Team,
A client of mine needs a set of highly specialised algorithms that arrive at a variety of inferences based on a big graph. The said graph is multi-mode, and has millions of vertices and tens of millions of edges, currently. As we infer secondary and tertiary transitive associations (with appropriate weights), the number of edges is likely to increase by an order of magnitude.
Some of the algorithms involve numerical computations of descriptive nature, while others perform classifications and suggest probabilistic interpretations of specific associations.
My initial prototype in Java has developed memory issues rather quickly. I tried Haskell, but it appears as if management of large graphs is still a challenge in purely functional languages!
Is Nimrod a good candidate? Nimrod's low memory overhead looks attractive. How does Nimrod's GC behave with the graph scaling to several (tens of) gigabytes of memory? Do we have any precedents? Thanks.
-- 0|0
Well in terms of performance, Nimrod is without a doubt ideal. My benchmarks (some of which are non-trivial) show that, trivial Nimrod often outperforms optimized C++ version (both with Clang). It also does this with significantly fewer lines, about half is common.
Now memory-wise, it depends. If you use the GC, you can definitely get some problems, but definitely not even close to Java. Go read up on it, you can use different GCs, although the default is a real-time capable deferred reference counter with a cycle collector. It's blazing fast, and has very little memory inflation. The scaling to several gigabytes of memory is far better than conventional GCs as used in C# and Java, orders of magnitudes I'd assume (although this is pure speculation). Because it's deferred reference counting, the GC heap is only scanned when doing cycle collections. And even then, if you know you have no cyclic references, you can disable that cycle collector completely, which means you never do a full-heap sweap! Which means the size of the heap has virtually no influence on the GC.

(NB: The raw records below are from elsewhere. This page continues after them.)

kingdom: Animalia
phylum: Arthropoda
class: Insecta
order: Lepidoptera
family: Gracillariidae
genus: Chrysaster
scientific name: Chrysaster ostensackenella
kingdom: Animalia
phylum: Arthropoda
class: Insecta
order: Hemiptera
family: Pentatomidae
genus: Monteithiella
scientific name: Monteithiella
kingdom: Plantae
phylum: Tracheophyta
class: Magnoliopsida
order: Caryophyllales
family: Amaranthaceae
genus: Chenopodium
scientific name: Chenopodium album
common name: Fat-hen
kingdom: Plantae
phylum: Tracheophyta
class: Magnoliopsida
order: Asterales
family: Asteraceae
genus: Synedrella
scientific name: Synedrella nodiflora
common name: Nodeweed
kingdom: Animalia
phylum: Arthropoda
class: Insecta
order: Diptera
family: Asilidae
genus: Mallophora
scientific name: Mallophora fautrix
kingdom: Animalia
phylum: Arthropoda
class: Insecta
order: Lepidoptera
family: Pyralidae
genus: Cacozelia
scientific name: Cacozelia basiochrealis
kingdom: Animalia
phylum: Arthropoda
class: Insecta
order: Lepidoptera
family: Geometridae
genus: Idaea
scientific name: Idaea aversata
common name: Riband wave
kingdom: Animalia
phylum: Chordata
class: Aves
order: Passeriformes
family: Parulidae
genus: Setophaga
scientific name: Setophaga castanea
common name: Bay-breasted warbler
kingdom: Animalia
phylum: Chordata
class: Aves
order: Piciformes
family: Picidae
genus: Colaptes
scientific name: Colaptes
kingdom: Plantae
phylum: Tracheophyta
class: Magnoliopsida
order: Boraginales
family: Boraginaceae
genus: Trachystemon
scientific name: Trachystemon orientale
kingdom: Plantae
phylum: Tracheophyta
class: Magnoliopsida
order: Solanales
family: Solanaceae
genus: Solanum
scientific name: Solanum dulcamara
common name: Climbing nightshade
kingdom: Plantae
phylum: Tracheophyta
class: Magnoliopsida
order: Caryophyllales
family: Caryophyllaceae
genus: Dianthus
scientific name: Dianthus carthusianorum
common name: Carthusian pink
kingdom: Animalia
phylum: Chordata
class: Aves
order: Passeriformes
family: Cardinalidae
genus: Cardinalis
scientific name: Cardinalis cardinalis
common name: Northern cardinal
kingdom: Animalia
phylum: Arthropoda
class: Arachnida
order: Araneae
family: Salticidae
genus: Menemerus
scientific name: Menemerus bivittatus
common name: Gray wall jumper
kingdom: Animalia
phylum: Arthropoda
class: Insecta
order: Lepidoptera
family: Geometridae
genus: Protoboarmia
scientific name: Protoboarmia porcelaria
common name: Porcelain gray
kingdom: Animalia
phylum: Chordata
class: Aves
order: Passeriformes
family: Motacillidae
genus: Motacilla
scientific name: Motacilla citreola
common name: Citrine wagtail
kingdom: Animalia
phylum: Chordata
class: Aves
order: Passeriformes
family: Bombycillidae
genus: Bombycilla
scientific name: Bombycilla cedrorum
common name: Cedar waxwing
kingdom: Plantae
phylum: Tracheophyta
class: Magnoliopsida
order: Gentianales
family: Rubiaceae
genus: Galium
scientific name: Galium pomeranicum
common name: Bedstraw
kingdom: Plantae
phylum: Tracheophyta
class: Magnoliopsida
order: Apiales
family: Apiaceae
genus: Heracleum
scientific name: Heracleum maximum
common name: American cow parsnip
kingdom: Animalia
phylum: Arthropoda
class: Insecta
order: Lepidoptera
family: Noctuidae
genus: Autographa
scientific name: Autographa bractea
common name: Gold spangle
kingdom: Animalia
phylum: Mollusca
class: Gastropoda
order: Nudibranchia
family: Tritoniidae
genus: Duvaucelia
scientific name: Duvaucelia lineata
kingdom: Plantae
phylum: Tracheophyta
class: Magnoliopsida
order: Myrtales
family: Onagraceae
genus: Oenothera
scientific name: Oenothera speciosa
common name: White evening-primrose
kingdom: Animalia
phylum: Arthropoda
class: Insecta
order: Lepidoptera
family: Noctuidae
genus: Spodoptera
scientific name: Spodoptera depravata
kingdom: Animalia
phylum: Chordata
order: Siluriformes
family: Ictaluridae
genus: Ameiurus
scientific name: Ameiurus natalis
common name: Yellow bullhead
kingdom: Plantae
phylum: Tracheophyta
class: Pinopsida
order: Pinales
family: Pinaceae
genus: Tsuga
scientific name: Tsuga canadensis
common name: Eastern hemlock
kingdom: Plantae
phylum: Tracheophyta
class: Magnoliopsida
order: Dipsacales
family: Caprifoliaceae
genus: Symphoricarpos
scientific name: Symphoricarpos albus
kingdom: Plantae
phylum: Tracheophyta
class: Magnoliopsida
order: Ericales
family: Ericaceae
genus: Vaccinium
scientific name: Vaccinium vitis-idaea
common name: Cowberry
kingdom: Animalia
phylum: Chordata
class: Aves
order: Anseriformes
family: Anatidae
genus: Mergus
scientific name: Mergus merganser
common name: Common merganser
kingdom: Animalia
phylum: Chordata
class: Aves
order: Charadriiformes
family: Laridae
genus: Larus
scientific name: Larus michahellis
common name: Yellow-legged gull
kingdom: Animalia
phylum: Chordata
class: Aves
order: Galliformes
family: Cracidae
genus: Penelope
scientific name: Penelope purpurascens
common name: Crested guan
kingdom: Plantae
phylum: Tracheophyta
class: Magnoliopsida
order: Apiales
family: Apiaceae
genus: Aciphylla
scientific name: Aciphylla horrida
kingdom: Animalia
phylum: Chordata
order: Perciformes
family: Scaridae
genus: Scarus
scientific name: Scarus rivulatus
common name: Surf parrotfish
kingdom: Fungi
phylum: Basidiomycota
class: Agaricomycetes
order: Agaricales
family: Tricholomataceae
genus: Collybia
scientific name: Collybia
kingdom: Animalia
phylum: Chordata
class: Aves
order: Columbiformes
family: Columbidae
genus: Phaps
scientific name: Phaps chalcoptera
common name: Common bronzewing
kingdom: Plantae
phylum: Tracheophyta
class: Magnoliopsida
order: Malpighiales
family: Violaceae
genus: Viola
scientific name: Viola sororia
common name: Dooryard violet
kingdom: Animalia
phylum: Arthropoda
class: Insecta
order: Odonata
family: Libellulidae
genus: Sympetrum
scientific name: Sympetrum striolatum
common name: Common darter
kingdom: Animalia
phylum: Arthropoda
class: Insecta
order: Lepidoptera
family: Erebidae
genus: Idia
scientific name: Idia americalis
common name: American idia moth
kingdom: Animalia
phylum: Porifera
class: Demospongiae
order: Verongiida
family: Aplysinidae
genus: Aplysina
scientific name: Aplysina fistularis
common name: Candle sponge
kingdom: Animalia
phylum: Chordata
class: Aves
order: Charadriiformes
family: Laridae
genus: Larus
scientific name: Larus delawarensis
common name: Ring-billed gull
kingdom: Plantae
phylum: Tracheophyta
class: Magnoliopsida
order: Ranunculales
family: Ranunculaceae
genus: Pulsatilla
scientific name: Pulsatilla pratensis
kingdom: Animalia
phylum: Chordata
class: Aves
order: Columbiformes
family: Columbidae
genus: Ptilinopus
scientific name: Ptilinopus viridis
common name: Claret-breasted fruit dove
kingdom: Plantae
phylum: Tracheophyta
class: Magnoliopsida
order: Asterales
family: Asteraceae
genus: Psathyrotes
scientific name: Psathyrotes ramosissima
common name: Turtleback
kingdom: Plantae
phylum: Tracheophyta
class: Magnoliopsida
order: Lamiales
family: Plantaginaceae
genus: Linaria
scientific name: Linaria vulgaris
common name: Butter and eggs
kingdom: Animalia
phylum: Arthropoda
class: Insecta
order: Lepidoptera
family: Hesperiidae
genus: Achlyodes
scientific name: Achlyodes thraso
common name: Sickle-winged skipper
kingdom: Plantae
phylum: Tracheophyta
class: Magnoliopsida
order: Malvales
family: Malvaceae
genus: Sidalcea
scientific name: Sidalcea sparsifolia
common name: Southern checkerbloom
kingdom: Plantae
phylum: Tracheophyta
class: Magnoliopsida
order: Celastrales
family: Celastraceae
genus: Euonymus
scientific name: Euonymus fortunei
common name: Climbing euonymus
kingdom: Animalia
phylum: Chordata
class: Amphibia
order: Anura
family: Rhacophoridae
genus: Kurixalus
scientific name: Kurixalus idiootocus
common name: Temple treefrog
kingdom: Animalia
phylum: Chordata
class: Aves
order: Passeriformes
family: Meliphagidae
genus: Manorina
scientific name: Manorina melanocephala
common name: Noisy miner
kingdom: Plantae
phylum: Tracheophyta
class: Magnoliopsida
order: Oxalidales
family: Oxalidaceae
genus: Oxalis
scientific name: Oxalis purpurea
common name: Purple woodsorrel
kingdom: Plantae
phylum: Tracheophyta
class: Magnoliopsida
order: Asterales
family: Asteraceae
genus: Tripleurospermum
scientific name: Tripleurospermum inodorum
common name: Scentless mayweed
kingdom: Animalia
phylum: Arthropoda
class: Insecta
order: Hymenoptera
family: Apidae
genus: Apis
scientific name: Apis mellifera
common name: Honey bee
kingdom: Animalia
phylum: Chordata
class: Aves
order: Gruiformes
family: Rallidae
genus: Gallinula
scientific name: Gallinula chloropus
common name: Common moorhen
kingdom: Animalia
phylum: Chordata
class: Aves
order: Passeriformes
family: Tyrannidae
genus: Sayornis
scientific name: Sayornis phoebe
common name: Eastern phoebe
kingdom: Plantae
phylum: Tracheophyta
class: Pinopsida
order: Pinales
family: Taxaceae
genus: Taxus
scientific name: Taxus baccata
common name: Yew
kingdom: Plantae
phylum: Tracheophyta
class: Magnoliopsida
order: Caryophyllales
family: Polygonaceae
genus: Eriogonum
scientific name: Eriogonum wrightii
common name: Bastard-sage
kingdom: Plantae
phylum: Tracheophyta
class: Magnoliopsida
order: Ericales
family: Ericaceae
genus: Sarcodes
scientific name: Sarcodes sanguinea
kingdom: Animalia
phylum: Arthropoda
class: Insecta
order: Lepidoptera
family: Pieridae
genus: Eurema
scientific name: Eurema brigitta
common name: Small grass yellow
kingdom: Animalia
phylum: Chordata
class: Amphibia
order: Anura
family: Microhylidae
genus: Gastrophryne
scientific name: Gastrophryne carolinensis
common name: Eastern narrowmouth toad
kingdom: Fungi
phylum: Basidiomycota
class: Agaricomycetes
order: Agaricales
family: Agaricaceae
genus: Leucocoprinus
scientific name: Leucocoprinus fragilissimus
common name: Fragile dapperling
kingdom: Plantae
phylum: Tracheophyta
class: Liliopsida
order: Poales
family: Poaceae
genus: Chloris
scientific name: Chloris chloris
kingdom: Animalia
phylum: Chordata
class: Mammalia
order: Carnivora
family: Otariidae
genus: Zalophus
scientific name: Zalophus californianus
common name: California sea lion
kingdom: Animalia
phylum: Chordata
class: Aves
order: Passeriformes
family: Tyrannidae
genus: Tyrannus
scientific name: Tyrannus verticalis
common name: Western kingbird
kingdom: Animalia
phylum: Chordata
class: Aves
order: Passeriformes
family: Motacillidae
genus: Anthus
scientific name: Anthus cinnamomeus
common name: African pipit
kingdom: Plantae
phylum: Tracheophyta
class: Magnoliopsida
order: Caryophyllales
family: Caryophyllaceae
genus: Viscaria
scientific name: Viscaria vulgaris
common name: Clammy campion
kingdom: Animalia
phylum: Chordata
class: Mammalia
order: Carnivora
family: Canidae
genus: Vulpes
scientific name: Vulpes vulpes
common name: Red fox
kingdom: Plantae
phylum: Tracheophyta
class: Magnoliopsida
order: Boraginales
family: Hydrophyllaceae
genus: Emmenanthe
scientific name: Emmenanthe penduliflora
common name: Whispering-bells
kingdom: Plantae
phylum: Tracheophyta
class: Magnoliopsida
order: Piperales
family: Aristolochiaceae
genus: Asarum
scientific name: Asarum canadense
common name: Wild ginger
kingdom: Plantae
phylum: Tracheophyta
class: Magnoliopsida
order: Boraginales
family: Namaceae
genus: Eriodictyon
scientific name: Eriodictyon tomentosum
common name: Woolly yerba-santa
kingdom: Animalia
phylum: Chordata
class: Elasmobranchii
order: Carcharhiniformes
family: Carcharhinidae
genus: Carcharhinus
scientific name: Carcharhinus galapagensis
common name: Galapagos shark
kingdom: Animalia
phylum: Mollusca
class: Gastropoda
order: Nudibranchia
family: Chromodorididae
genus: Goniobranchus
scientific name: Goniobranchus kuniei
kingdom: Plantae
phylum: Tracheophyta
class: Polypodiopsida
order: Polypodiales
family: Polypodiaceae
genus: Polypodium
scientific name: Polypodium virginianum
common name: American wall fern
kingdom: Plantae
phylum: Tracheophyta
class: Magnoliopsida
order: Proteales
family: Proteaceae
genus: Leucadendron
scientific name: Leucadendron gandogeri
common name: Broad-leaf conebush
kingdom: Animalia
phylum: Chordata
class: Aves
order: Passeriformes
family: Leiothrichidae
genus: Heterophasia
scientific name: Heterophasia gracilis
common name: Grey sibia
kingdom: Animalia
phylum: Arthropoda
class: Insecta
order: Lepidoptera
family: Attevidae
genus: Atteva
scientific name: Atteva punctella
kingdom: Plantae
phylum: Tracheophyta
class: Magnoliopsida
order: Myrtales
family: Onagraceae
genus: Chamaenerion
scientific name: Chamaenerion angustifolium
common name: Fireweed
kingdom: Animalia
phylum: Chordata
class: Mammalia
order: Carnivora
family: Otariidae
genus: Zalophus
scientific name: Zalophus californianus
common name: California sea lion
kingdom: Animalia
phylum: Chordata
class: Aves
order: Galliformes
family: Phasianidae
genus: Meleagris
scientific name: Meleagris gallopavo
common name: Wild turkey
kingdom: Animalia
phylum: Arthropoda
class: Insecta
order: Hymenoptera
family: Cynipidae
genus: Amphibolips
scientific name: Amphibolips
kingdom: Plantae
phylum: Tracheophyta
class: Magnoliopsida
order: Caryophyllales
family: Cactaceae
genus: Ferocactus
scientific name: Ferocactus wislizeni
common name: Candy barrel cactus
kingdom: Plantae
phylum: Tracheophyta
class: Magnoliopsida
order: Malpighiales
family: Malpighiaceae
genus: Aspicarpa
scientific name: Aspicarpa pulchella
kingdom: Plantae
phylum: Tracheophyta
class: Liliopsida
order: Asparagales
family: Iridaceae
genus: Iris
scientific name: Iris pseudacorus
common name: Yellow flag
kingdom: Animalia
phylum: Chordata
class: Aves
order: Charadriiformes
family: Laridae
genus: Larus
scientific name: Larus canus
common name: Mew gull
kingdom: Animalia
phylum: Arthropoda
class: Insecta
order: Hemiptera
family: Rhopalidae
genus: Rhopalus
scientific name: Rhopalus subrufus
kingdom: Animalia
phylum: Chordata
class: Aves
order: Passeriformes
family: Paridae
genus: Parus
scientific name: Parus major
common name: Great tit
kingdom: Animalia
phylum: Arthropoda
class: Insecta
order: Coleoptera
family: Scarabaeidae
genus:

So do try to program with the GC enabled, and if it's too slow, switch to the real-time version. But if you have some serious memory constraints and find yourself exceeding acceptable limits, (profile and) modify the code to reduce the footprint using memory management where needed.
Note, I'm still no expert on Nimrod. My main languages are C++ and Ada, and Nimrod is simply my favorite language that I use for a lot of hobby dev.